本発明は、リアプロジェクタおよびプロジェクションシステムに関し、特にこれらリアプロジェクタやプロジェクションシステムのシンチレーション抑制技術に関するものである。
近年、プロジェクタが急速な普及を見せている。主にプレゼンテーション用途で利用されているフロント型プロジェクタの他、近年はリア型プロジェクタが大画面ディスプレイの一形態として認知度を高めつつある。プロジェクション方式の画像表示装置の最大の利点は、液晶テレビジョン、プラズマディスプレイ等の直視型ディスプレイと比べて低価格で同画面サイズの商品を提供できるところにある。しかしながら、最近は直視型においても低価格化が進んでおり、プロジェクション方式の画像表示装置にはより高い画質性能が求められている。プロジェクタは、光源から射出された光を液晶ライトバルブ等の光変調素子に照射し、光変調素子により変調された投射光をスクリーン上に拡大投射することで画像を表示する。このとき、スクリーンに画像が表示されるだけでなく、鑑賞者はスクリーン全面にぎらつきを見ることになる。これは、光線の干渉に伴う輝度ムラによるものでスペックルノイズ、あるいはシンチレーションと呼ばれている。
ここで、シンチレーションの発生原理について簡単に説明する。
図13(A)、(B)に示したように、光源70から照射された光が液晶ライトバルブ(図示略)を透過してスクリーン74に投射される。スクリーン74に投射された投射光は、スクリーン74に含まれる多数の散乱材72により回折し、それら散乱材72が二次波源のように振舞うことによって拡散される。図13(B)に示すように、二次波源による2つの球面波が互いの位相関係に応じて光の強め合いや弱め合いを起こすことにより、スクリーン74と鑑賞者との間に明暗の縞模様(干渉縞)が現れる。この干渉縞が発生する像面Sに鑑賞者の目の焦点が合ったとき、鑑賞者は干渉縞を投射画像をぎらつかせるシンチレーションとして認識する。シンチレーションは、スクリーン上の画像を見ようとする鑑賞者にとって、スクリーン面と鑑賞者との間にあたかもベールやレース布、くもの巣などを張ったかのような不快感を与える。また、鑑賞者はスクリーン上の画像とシンチレーションとの2重の像を見ることになり、それぞれに視点を合わせようとするため、大きな疲労を招く。このように、シンチレーションは鑑賞者にストレスを与えてしまう。

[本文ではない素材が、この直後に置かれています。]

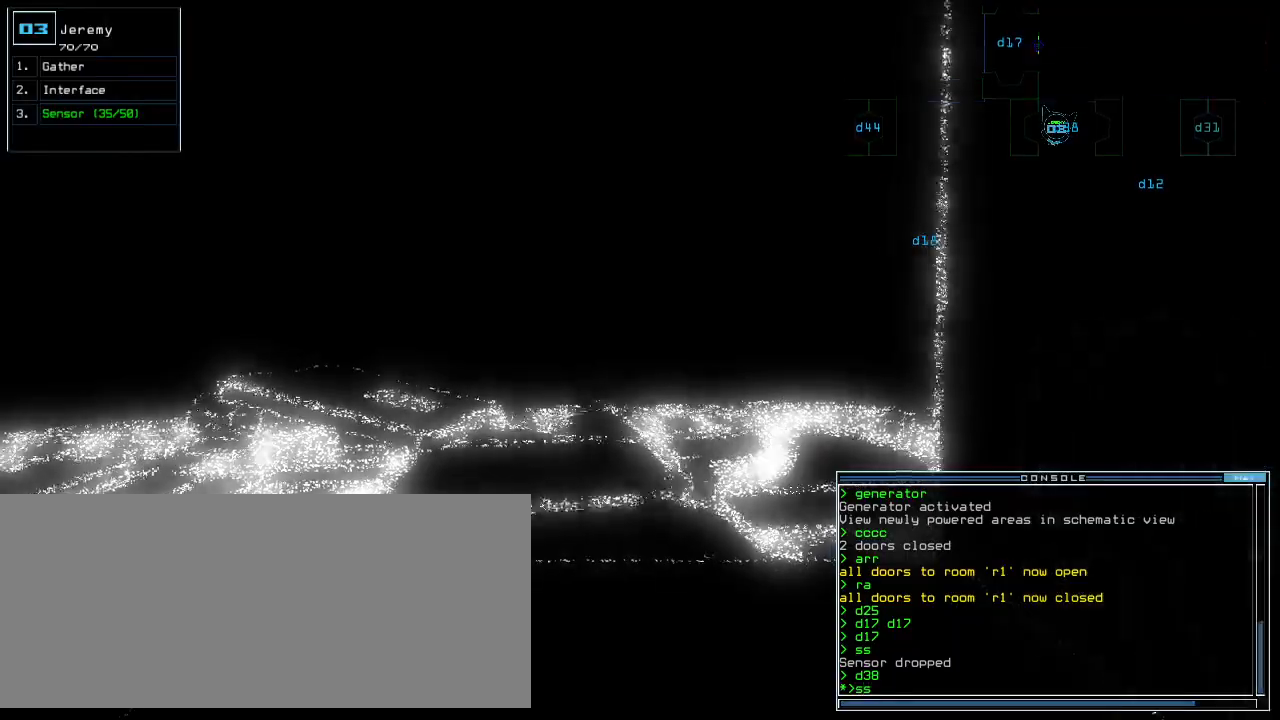
{"keys": ["up"], "events": [[220, "left", "down"], [300, "left", "up"]]}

ところで、最近のプロジェクタでは、従来の高圧水銀ランプに替わる新しい光源の開発が進められており、特にレーザ光源はエネルギー効率、色再現性、長寿命、瞬時点灯等の点で次世代プロジェクタ用光源として期待が高まっている。しかしながら、レーザ光源によるスクリーン上の投射光は、隣接する領域の光線の位相が揃っていることから干渉性が非常に高いものとなっている。レーザ光のコヒーレント長は数十メートルに及ぶこともあるため、同一の光源を分割して再合成すると、コヒーレント長より短い光路差を経て合成された光が強い干渉を引き起こすことになる。そのため、高圧水銀ランプよりも鮮明なシンチレーション(干渉縞)が出現する。よって、特にレーザ光源を用いたプロジェクタの製品化において、シンチレーションの低減は必須の技術となっている。
このようなシンチレーションの低減対策として、以下の技術が提案されている。
特許文献1に記載の技術はスクリーンの拡散性を最適化したものであり、拡散層、透明層(レンチキュラーレンズ)、拡散層の3層構造からなるスクリーンが記載されている。このように、散乱層の構成が複雑化することによって干渉斑のランダム性は大きくなる。そのため、干渉斑の中の細かい成分(空間周波数が小さい干渉縞)が多くなると、何らかの視線移動が起きた時に人間の眼の残像特性により干渉縞が積分平均化され、干渉縞が消えるという効果が生じる。特に、動画鑑賞の場合は頻繁に視線移動が行われるため、シンチレーションの低減効果が期待できる。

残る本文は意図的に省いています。